Scan the records beneath this line for the line holding "book: none [767,796,852,823]" and the line holding "remote control: present [1120,798,1181,831]", then transcribe exactly those two and all lines between.

(Data for this exercise Opens)

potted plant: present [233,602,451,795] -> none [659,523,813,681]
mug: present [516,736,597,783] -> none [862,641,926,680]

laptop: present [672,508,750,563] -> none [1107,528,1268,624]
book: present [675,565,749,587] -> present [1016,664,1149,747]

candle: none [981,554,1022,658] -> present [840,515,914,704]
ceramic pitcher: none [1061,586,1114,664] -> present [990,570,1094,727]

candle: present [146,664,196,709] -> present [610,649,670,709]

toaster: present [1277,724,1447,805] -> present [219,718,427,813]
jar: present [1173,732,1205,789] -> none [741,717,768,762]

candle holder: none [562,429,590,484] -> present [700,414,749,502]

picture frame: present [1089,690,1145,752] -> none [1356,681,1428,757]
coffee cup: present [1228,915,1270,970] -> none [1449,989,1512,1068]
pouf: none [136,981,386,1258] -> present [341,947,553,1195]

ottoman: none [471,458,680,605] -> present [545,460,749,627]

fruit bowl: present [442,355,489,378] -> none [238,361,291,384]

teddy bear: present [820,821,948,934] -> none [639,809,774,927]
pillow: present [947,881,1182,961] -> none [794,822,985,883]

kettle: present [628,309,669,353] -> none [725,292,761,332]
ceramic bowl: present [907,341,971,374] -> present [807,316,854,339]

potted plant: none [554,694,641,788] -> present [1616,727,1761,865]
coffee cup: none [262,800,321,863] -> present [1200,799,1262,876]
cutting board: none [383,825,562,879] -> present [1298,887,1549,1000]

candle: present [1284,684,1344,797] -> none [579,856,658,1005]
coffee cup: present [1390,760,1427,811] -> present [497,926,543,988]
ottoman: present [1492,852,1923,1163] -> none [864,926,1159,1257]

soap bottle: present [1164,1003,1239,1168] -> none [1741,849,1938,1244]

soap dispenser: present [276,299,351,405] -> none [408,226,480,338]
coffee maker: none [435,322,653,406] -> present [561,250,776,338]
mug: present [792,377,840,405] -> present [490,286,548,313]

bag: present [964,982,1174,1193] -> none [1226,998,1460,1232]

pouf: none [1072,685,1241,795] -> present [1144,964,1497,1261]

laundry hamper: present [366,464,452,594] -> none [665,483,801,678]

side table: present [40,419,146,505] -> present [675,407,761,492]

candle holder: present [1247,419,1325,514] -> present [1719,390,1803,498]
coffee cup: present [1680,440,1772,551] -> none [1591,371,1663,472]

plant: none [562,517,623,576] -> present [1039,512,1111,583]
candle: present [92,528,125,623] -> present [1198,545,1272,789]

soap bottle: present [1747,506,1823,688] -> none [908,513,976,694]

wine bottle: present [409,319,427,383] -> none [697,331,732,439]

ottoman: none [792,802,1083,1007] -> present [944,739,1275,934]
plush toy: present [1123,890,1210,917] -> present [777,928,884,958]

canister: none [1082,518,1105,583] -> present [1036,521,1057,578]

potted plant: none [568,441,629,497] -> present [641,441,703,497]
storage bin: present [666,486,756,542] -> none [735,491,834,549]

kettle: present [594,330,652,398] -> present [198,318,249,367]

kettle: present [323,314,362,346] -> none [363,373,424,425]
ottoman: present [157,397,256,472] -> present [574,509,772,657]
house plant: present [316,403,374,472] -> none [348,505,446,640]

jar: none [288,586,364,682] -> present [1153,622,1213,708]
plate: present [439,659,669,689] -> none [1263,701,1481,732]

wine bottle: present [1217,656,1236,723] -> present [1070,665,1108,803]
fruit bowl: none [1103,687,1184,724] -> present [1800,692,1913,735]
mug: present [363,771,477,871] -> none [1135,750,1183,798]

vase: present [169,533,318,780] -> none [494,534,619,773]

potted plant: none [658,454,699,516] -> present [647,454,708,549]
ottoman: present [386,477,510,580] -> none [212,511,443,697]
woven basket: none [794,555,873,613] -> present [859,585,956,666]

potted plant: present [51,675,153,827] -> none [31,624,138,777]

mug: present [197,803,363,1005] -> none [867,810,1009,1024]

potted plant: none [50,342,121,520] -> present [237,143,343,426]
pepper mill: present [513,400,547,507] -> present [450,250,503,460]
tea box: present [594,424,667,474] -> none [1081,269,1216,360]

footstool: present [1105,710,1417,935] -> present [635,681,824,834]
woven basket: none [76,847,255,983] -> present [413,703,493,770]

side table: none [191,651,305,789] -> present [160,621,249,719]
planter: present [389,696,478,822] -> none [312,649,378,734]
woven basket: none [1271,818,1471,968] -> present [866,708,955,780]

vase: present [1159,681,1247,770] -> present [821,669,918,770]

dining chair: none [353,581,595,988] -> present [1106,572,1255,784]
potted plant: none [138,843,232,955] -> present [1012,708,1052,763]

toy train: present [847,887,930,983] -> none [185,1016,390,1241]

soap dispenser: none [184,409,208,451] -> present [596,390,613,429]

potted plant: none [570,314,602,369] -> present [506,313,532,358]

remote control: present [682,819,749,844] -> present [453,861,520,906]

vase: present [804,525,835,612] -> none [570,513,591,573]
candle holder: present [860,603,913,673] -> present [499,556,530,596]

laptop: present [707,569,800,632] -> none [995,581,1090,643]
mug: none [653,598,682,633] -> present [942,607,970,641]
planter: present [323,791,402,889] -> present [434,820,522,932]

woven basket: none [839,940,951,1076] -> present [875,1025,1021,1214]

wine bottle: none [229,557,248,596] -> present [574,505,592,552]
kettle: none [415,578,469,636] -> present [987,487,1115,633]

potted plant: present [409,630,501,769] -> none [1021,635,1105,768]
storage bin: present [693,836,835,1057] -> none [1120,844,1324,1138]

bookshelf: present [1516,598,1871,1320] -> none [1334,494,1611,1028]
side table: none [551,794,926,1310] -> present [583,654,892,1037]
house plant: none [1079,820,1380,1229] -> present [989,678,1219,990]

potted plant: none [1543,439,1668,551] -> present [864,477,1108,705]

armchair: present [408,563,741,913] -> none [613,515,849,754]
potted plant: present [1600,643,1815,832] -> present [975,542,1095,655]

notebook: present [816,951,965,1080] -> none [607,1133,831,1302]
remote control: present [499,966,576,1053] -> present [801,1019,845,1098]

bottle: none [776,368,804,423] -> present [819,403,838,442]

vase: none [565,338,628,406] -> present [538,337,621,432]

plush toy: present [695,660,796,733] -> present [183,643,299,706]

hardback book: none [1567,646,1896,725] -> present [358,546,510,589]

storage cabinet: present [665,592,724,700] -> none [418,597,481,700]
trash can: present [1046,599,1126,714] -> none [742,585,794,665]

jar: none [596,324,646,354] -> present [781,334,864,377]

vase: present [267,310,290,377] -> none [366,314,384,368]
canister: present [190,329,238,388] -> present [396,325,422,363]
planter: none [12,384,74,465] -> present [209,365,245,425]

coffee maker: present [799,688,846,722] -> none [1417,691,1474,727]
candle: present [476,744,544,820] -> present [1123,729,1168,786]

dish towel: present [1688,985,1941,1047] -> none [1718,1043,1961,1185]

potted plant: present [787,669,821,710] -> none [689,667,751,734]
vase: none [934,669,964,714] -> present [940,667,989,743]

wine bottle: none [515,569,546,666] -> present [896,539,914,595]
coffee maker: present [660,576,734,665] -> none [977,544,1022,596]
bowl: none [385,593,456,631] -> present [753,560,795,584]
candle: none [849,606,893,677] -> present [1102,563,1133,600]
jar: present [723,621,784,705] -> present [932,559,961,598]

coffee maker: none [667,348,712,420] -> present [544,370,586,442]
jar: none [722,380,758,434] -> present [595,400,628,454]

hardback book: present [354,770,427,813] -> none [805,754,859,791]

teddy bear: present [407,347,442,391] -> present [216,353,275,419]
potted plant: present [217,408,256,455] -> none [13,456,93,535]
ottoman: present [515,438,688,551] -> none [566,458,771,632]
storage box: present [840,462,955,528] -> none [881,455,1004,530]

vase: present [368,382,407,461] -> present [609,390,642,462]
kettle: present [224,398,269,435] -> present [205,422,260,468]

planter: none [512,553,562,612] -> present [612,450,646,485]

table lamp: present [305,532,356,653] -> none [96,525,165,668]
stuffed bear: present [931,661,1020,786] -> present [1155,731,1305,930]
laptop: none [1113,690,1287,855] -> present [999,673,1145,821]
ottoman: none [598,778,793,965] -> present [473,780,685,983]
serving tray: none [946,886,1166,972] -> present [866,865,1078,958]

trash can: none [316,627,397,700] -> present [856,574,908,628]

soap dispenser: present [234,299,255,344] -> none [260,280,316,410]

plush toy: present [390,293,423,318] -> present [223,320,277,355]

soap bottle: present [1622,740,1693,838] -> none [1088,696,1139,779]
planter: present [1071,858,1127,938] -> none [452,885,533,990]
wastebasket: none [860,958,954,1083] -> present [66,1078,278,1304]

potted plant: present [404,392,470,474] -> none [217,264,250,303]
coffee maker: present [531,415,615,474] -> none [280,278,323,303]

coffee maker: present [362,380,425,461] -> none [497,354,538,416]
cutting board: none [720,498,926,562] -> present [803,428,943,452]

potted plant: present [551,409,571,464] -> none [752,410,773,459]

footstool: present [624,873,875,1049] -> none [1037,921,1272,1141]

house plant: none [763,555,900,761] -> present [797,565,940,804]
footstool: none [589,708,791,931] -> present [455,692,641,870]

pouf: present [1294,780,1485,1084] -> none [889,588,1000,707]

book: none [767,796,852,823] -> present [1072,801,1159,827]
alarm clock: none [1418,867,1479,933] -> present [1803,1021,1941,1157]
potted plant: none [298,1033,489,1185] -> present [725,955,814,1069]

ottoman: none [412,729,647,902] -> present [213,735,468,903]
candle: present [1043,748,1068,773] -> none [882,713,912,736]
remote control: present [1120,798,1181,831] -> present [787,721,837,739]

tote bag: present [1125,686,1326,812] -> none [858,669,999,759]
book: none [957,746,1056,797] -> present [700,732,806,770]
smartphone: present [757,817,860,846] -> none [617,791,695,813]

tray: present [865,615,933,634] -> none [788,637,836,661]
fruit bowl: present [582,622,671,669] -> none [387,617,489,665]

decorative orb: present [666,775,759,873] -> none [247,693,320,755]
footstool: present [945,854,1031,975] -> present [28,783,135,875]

(Data for this exercise Closes)

▶ **Exercise result**
book: none [767,796,852,823] -> present [1072,801,1159,827]
alarm clock: none [1418,867,1479,933] -> present [1803,1021,1941,1157]
potted plant: none [298,1033,489,1185] -> present [725,955,814,1069]

ottoman: none [412,729,647,902] -> present [213,735,468,903]
candle: present [1043,748,1068,773] -> none [882,713,912,736]
remote control: present [1120,798,1181,831] -> present [787,721,837,739]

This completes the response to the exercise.